The present invention is not limited to the above embodiments, but can be manufactured in various different forms, and a person having ordinary skill in the art to which the present invention pertains will understand that the present invention can be implemented in other specific forms without changing the technical idea or essential features of the present invention. Therefore, it should be understood that the embodiments described above are exemplary in all respects and not restrictive.

Claims (15)

A current collector comprising Fe and Ni; and
A lithium metal electrode comprising a metal layer comprising a lithium alloy and positioned on at least one surface of the above-mentioned collector.
In the first paragraph,
A lithium metal electrode comprising a protective layer positioned on the above metal layer.
In the first paragraph,
A current collector including the above Fe and Ni is a lithium metal electrode including 10 to 90 wt% of Fe and the remainder of Ni, based on 100 wt% of the alloy in the current collector.
In the first paragraph,
A current collector including the above Fe and Ni is a lithium metal electrode including 55 to 70 wt% of Fe and the remainder of Ni, based on 100 wt% of the alloy in the current collector.

In the first paragraph,
A lithium metal electrode wherein the metal layer includes at least one lithium-philic metal selected from the group consisting of gold (Au), silver (Ag), platinum (Pt), zinc (Zn), silicon (Si), magnesium (Mg), and tin (Sn).
In the first paragraph,
A lithium metal electrode having a thickness of the metal layer including the lithium-friendly metal of 20 to 300 nm.
In the first paragraph,
A lithium metal electrode having a standard deviation of the thickness of the metal layer including the lithium-friendly metal of 90 nm or less.
In the first paragraph,
A lithium metal electrode having a higher molar ratio of lithium-friendly metal in the metal layer including the lithium alloy as it moves toward the current collector.
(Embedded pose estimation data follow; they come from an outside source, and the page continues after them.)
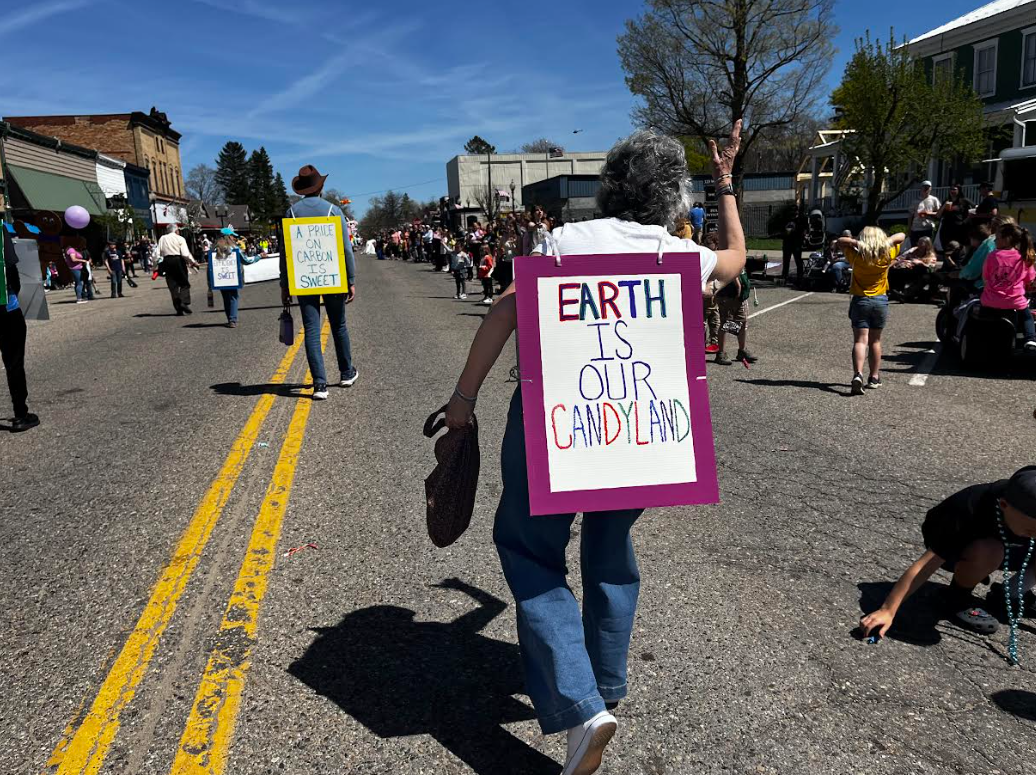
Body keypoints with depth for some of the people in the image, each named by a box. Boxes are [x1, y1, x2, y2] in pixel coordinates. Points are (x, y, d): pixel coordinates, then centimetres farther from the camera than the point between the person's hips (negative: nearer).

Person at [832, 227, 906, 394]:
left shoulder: (856, 255, -7)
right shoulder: (886, 256, -3)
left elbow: (839, 241, 3)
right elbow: (901, 236, 9)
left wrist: (855, 242, -12)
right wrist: (886, 242, -6)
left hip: (860, 301, -2)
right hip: (880, 301, 2)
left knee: (860, 340, -8)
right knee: (875, 341, 13)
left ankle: (858, 374, -28)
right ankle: (874, 377, 19)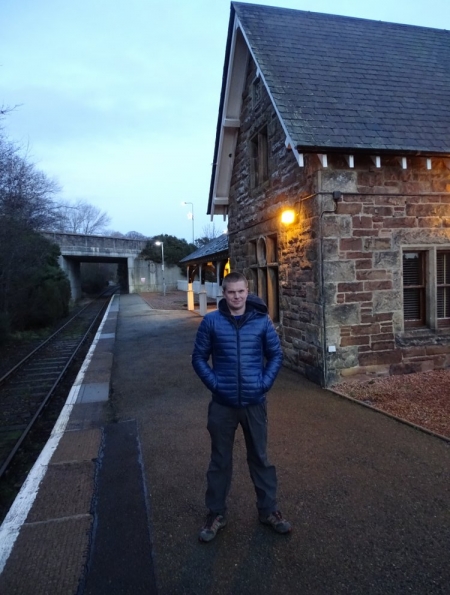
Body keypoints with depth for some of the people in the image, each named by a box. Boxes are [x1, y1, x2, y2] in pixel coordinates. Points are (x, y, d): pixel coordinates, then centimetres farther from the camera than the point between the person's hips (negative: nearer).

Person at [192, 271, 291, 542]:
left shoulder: (262, 321, -3)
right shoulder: (211, 321, -5)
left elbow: (276, 355, 5)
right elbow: (199, 357, 0)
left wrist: (266, 383, -5)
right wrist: (214, 383, -9)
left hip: (255, 403, 1)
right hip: (223, 404, 0)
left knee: (260, 458, 16)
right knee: (220, 461, 14)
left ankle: (269, 510, 35)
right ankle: (217, 515, 32)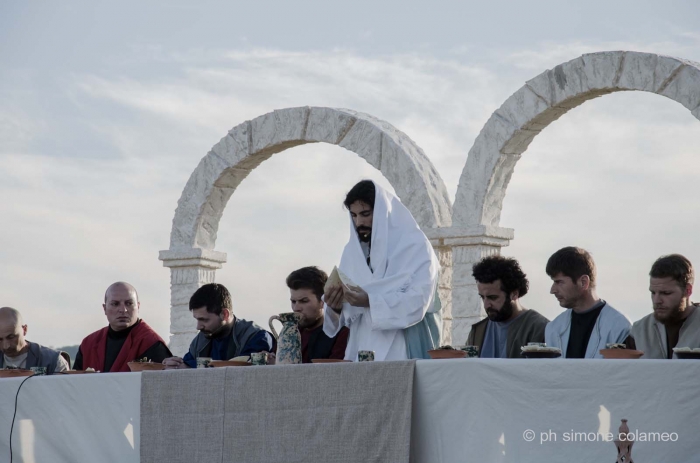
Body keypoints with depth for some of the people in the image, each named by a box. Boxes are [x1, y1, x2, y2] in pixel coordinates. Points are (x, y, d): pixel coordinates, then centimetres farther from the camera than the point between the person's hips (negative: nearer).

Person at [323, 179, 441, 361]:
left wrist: (370, 302, -26)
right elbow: (348, 314, 11)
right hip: (362, 351, 4)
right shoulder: (352, 250, 11)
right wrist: (336, 307, -12)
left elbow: (418, 301, -16)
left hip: (403, 352, -4)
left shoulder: (415, 246, -4)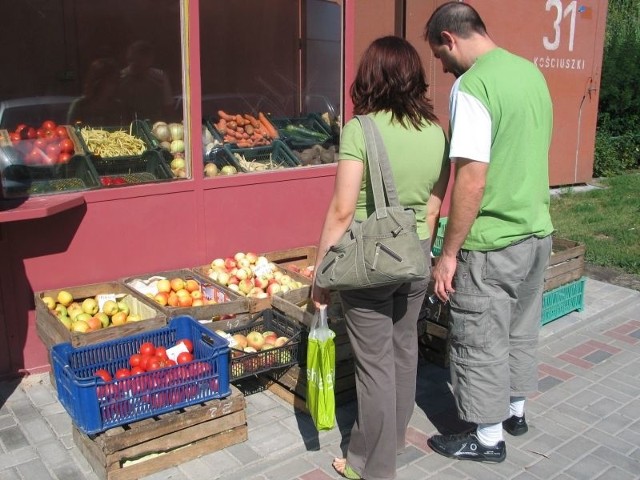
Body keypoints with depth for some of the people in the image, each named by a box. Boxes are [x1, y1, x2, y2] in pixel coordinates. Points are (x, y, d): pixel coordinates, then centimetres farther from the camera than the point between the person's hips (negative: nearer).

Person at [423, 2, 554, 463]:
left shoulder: (472, 86, -18)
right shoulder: (532, 71, 7)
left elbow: (472, 179, -23)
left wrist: (448, 253, -16)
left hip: (492, 244, -8)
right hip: (538, 232, 8)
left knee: (481, 342, 8)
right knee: (521, 330, 22)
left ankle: (488, 437, 23)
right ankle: (514, 410, 40)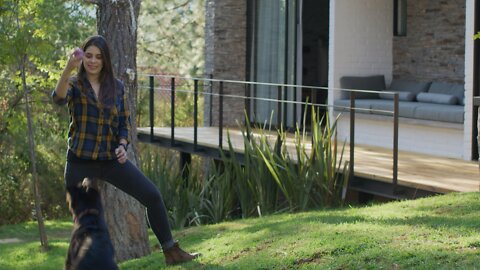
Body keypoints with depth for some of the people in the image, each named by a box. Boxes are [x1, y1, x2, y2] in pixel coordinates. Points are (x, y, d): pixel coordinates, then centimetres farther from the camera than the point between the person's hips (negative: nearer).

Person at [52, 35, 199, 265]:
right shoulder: (74, 84, -4)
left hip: (111, 160, 3)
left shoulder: (117, 86, 5)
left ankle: (171, 251, 5)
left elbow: (124, 122, 11)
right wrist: (68, 68, -43)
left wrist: (122, 146, -9)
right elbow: (59, 99, -27)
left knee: (152, 195, -5)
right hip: (80, 162, -3)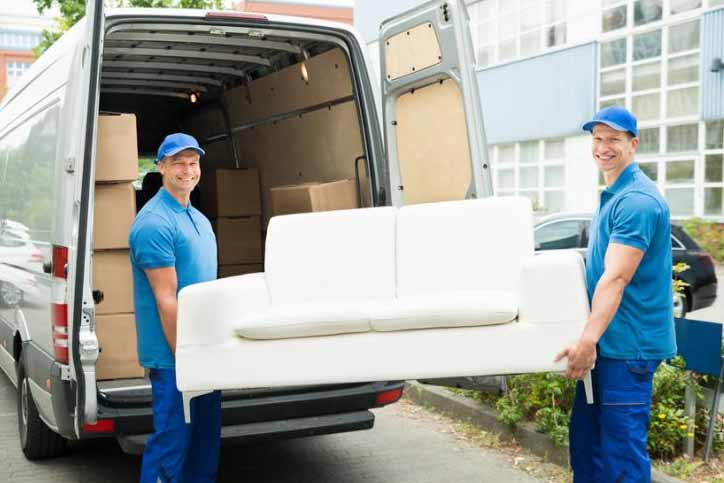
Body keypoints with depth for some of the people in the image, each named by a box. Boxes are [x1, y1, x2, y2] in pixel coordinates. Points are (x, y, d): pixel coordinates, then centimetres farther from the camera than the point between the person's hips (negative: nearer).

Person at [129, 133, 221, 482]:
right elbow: (166, 299, -19)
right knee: (172, 440, -1)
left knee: (207, 435, 17)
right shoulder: (154, 223, -16)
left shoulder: (199, 219, 13)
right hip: (173, 355, -9)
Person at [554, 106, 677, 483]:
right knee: (586, 436, 17)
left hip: (628, 343, -10)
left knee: (621, 447, -4)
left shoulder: (637, 200, -17)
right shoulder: (612, 195, 15)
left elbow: (616, 278, -26)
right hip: (607, 340, 10)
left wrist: (588, 340, -32)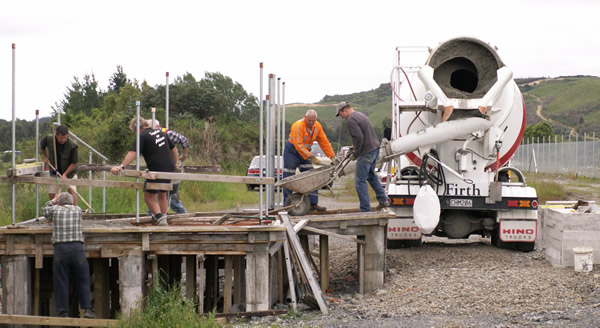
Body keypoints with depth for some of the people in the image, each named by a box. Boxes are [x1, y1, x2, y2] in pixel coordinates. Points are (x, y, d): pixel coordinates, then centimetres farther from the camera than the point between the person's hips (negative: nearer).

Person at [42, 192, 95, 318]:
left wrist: (54, 200, 43)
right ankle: (87, 309, 0)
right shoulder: (77, 210, 12)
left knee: (61, 281, 5)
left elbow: (44, 210, 29)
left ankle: (63, 311, 3)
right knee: (83, 280, 7)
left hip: (60, 248, -1)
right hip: (77, 247, 1)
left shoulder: (55, 210, 8)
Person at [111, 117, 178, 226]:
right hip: (169, 169, 7)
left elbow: (133, 152, -20)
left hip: (156, 171, -7)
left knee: (149, 197, 2)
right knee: (162, 195, 21)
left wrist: (121, 166, -27)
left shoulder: (143, 136, -6)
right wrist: (174, 164, 36)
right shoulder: (161, 133, 16)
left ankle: (160, 218, -13)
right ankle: (163, 218, 21)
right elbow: (174, 149, 25)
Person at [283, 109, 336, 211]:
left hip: (305, 152, 6)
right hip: (292, 151, -6)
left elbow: (324, 142, 2)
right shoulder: (298, 126, -25)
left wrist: (332, 156, -3)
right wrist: (311, 157, -32)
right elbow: (298, 145, -29)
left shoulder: (317, 126, -3)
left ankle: (313, 203, -1)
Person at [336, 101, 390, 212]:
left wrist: (355, 154, -11)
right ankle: (383, 200, 29)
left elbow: (359, 137, -22)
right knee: (371, 176, 26)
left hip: (366, 152, -10)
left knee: (360, 181, -3)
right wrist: (355, 145, 14)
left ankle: (365, 210, -2)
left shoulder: (351, 120, -15)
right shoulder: (360, 115, 16)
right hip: (375, 148, 10)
A step of preparing a collector containing Fe and Ni; and
A method for manufacturing a lithium metal electrode, comprising the step of forming a coating layer on at least one surface of a current collector using a coating composition containing a lithium-friendly component.
In Article 9,
After the step of forming the above coating layer,
A step of forming a protective layer on the surface of the coating layer;
A step of positioning a current collector having the coating layer and protective layer formed in the plating solution and then positioning a lithium supply source at a predetermined distance from the protective layer; and
A method for manufacturing a lithium metal electrode, comprising the step of applying a current between the current collector and the lithium source to form a metal layer including a lithium alloy in which a lithium-friendly component included in the coating layer and lithium precipitated from the lithium source are alloyed.
In Article 9,
The step of preparing a current collector including the above Fe and Ni is a method for manufacturing a lithium metal electrode including 10 to 90 wt% of Fe and the remainder of Ni based on 100 wt% of the alloy in the current collector.
In Article 11,
A method for producing a lithium metal electrode, wherein the current collector including the above Fe and Ni comprises 55 to 70 wt% of Fe and the remainder of Ni, based on 100 wt% of the alloy in the current collector.
In Article 9,
A method for manufacturing a lithium metal electrode, wherein the step of forming a coating layer on at least one surface of a current collector using a coating composition containing the lithium-friendly component controls the thickness of the coating layer to a range of 20 to 300 nm.
In Article 9,
A method for manufacturing a lithium metal electrode, wherein the step of forming a coating layer on at least one surface of a current collector using a coating composition containing the lithium-friendly component controls the thickness standard deviation of the coating layer to 10 to 90 nm.
In Article 9,
A method for manufacturing a lithium metal electrode, wherein the coating layer is formed on at least one surface of a current collector using a coating composition including the lithium-friendly component, and the coating layer includes at least one lithium-friendly metal among gold (Au), silver (Ag), platinum (Pt), zinc (Zn), silicon (Si), magnesium (Mg), and tin (Sn).